[WHAT THE EXERCISE ASKS] From the line that contains "Follow the branches" down to the last line of the data below, transcribe every line exactly.
──────── DATA IN THIS EXERCISE ────────
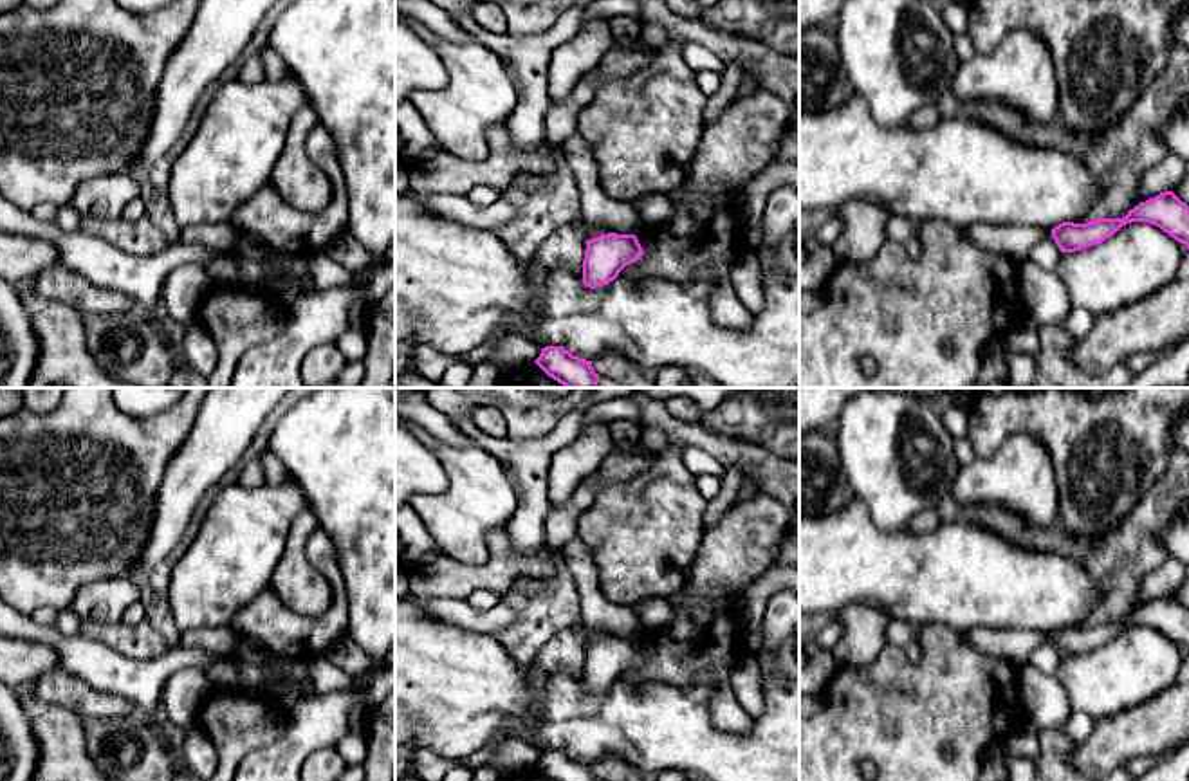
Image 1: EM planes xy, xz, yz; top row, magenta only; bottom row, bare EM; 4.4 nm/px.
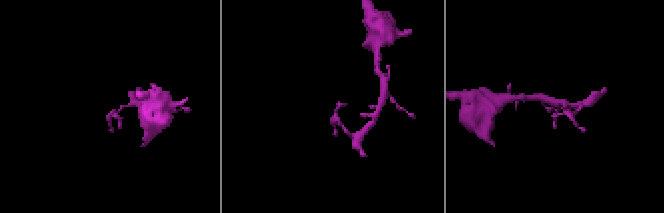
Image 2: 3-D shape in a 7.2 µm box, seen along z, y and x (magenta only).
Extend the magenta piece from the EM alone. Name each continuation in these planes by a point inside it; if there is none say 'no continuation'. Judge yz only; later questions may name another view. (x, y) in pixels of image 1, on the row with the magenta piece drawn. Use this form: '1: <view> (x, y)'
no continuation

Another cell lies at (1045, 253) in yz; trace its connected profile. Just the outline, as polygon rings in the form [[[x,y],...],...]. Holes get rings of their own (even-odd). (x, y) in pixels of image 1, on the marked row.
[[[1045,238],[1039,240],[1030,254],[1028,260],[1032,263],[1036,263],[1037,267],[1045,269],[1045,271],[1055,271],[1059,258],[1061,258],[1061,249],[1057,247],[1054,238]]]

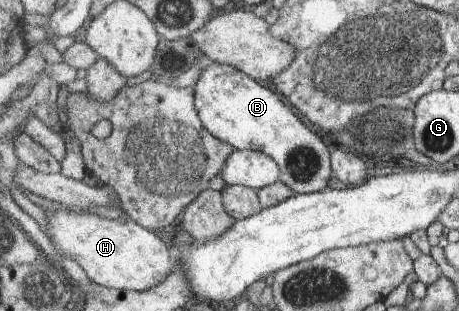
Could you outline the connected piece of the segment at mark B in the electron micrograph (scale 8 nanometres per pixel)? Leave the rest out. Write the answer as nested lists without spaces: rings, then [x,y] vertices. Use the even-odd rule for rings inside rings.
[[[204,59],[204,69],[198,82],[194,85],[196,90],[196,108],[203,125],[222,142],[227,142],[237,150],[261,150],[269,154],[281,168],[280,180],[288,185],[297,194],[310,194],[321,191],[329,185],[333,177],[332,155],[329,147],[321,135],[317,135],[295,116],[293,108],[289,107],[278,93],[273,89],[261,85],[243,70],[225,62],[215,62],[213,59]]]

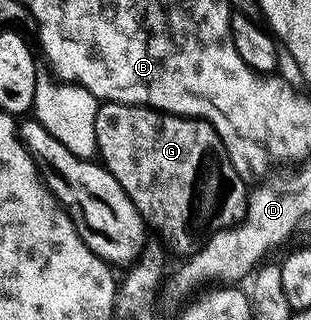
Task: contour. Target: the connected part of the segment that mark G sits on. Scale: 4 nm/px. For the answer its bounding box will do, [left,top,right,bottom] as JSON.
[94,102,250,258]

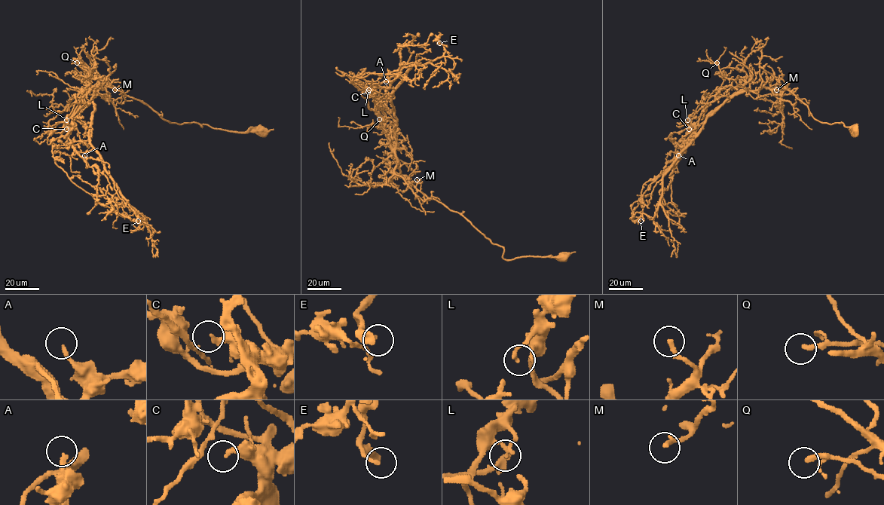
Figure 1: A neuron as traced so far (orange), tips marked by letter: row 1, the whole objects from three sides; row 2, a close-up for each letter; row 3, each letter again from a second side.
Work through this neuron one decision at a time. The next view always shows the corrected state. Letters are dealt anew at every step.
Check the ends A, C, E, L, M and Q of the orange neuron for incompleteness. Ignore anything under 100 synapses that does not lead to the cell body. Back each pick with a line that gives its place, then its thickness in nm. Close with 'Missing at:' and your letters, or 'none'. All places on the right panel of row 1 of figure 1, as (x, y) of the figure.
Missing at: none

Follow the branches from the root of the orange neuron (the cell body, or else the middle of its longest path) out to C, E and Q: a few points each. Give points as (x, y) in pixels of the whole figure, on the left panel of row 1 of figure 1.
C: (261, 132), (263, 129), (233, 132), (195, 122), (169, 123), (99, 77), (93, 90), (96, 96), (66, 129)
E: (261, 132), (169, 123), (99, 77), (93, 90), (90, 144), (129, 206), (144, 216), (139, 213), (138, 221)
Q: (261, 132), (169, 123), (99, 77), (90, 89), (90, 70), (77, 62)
────────
[SOLUTION TO THE PROBLEM]
Follow the branches from the root of the orange neuron (the cell body, or else the middle of its longest path) out to C, E and Q: a few points each. Give points as (x, y) in pixels of the whole figure, on the left panel of row 1 of figure 1.
C: (261, 132), (263, 129), (233, 132), (195, 122), (169, 123), (99, 77), (93, 90), (96, 96), (66, 129)
E: (261, 132), (169, 123), (99, 77), (93, 90), (90, 144), (129, 206), (144, 216), (139, 213), (138, 221)
Q: (261, 132), (169, 123), (99, 77), (90, 89), (90, 70), (77, 62)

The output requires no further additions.